Ethel Kennedy: Filmmaker Turns Camera to Her Mother
Rory Kennedy profiles her feisty, socially committed mother.
Oct. 18, 2012 -- As a filmmaker, Rory Kennedy -- Ethel and Robert Kennedy's youngest child, born six months after his assassination in 1968 -- has turned her camera on AIDS in Uganda and Thailand, rural poverty in Appalachia, the nuclear power plant at New York's Indian Point, and Iraq's notorious Abu Ghraib prison.
But she has resisted filming her own family, a family that is as close to royalty as Americans get, a family whose every move is chronicled in headlines -- be it Mary Kennedy's suicide; Kerry Kennedy's sideswiping a truck on a New York interstate, sparking allegations of Ambien in her system; or Conor Kennedy's romance with Taylor Swift.
So when Sheila Nevins, the head of HBO documentary films, asked Kennedy to do a film about her mother, Kennedy said no.
And she said no again, and again. "It was a combination of knowing that my mother didn't like doing interviews and doesn't like talking about herself, and it would not be comfortable for me or for her. Our family has had a lot of joy but also a lot of very sad times," said Kennedy, a mother of three who lives in Los Angeles after many years in Brooklyn.
But Nevins was "very persistent," so Kennedy came up with a strategy certain to set the matter to rest: "I would ask my mother, and she would say no.
"But my mother, surprisingly, said yes, and she said yes because I asked her."
The result is "Ethel," a 98-minute film that is a combination documentary and love letter to her 84-year-old mother; it received a standing ovation when it premiered at the Sundance Film Festival this past February and airs tonight on HBO. "Ethel" moves seamlessly, touchingly and often humorously from Ethel Kennedy's early childhood (she was mischievous); through her courtship and marriage to Bobby (he went out with her sister first); and through the sobering years of Jack Kennedy's presidency and assassination, the Cuban Missile Crisis, and her own husband's 1968 campaign for the presidency and assassination ("Can we talk about something else?" she says when the subject comes up).
Although she has spent half her life as a widow, "Ethel" covers largely the years with her husband, as an engaged political spouse, mother, and social activist in her own right.
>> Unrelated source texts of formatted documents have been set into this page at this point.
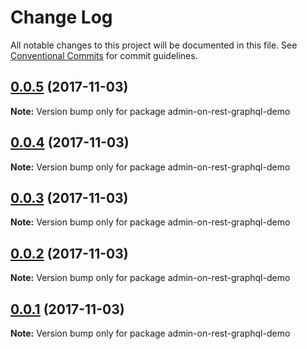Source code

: # Change Log

All notable changes to this project will be documented in this file.
See [Conventional Commits](https://conventionalcommits.org) for commit guidelines.

<a name="0.0.5"></a>
## [0.0.5](https://github.com/iolap/aor-graphql/compare/v0.0.4...v0.0.5) (2017-11-03)




**Note:** Version bump only for package admin-on-rest-graphql-demo

<a name="0.0.4"></a>
## [0.0.4](https://github.com/iolap/aor-graphql/compare/v0.0.3...v0.0.4) (2017-11-03)




**Note:** Version bump only for package admin-on-rest-graphql-demo

<a name="0.0.3"></a>
## [0.0.3](https://github.com/iolap/aor-graphql/compare/v0.0.2...v0.0.3) (2017-11-03)




**Note:** Version bump only for package admin-on-rest-graphql-demo

<a name="0.0.2"></a>
## [0.0.2](https://github.com/iolap/aor-graphql/compare/v0.0.1...v0.0.2) (2017-11-03)




**Note:** Version bump only for package admin-on-rest-graphql-demo

<a name="0.0.1"></a>
## [0.0.1](https://github.com/iolap/aor-graphql/compare/v0.0.1-1...v0.0.1) (2017-11-03)




**Note:** Version bump only for package admin-on-rest-graphql-demo
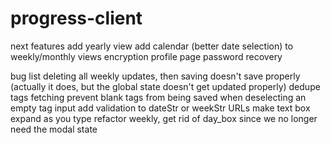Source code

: # progress-client

next features
add yearly view
add calendar (better date selection) to weekly/monthly views
encryption
profile page
password recovery

bug list
deleting all weekly updates, then saving doesn't save properly (actually it does, but the global state doesn't get updated properly)
dedupe tags fetching
prevent blank tags from being saved when deselecting an empty tag input
add validation to dateStr or weekStr URLs
make text box expand as you type
refactor weekly, get rid of day_box since we no longer need the modal state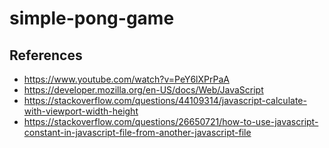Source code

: # simple-pong-game

## References
- https://www.youtube.com/watch?v=PeY6lXPrPaA
- https://developer.mozilla.org/en-US/docs/Web/JavaScript
- https://stackoverflow.com/questions/44109314/javascript-calculate-with-viewport-width-height
- https://stackoverflow.com/questions/26650721/how-to-use-javascript-constant-in-javascript-file-from-another-javascript-file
The "initial concept," said her daughter, "was to do more of a balanced film, present day and the past. But we went through all the archival material, and it was so evident -- with Jack's campaigning, the McCarthy hearings [Robert Kennedy was briefly counsel to anti-Communist Sen. Joe McCarthy] to the civil rights movement, to all these international trips -- my mother is there. I really felt like exploring that territory and understanding what it was like to live through those times."
Despite such rich material, Ethel Kennedy is a reluctant interviewee. "Why should I have to answer all these questions?" she asks at the outset.
"Well, we're making a documentary about you?" responds Rory.
At that, "Mummy" throws her head back and laughs. And it turns out she is nothing if not game.
Over "the course of four or five days" at the Kennedy family compound in Hyannis Port in summer 2011 -- with the iconic images of the current clan sailing and playing touch football -- "I think that she was able to move beyond the cameras and the crew and be herself," said Kennedy, whose husband, Mark Bailey, wrote the script for the documentary. "One of her driving characteristics is that she has a genuine love of people and a joy of life. She really makes the best of every moment. The hard times and the difficult moments, she sees as learning opportunities. She's really funny, she's athletic, competitive, outgoing, feisty. She's got moxie."
If Robert Kennedy grew up in a household run by matriarch Rose Kennedy -- where dinner was on the table at 7:15 "and that did not mean 7:16" -- his wife grew up in the rascally Skakel household (Republicans, mind you), where the kids were never sure if dinner would be at 5 p.m. or at 10. In college, Ethel started each day spending half an hour reading odds on race horses. And when her daughter presents her with a demerit book kept by her school, "Mummy" launches into a story about the day she and buddy Jean Kennedy (later her sister-in-law) decided to attend the Harvard-Yale game.
"But if you had racked up a certain number of demerits, you were campused. So we took the demerit book and threw it down the incinerator."
Later, such rebelliousness turned to social action that complemented her husband's, even if the timing was occasionally inopportune. Take the time when her husband was a U.S. senator from New York, his wife and children had been out riding horses and came across a malnourished and mistreated horse. She asked her groom to take the horse to her home, the owner sued, and Ethel, pregnant with her 10th child, was hauled into court for horse theft.
Such stories delight her daughter. But in making the film, Rory Kennedy also learned something about the mother who raised her as a single parent. "I obviously knew the story points of her life, but I came to appreciate them from a different angle." Before his brother was president, Robert Kennedy served as chief counsel for the Senate Labor Rackets Committee and famously went after Teamsters president Jimmy Hoffa. Today his daughter marvels at her parents' courage, as she learned to understand "the threats made on my mother and the children." A reporter covering the investigation had acid thrown in his face. "It was a pretty intense time. There were real threats on my family."
If this is a film that is a marked departure from Kennedy's other work, it is one she's happy with. And her mother? "She deflects from herself and focuses on me making the film. 'She did so much with so little,' she tells people."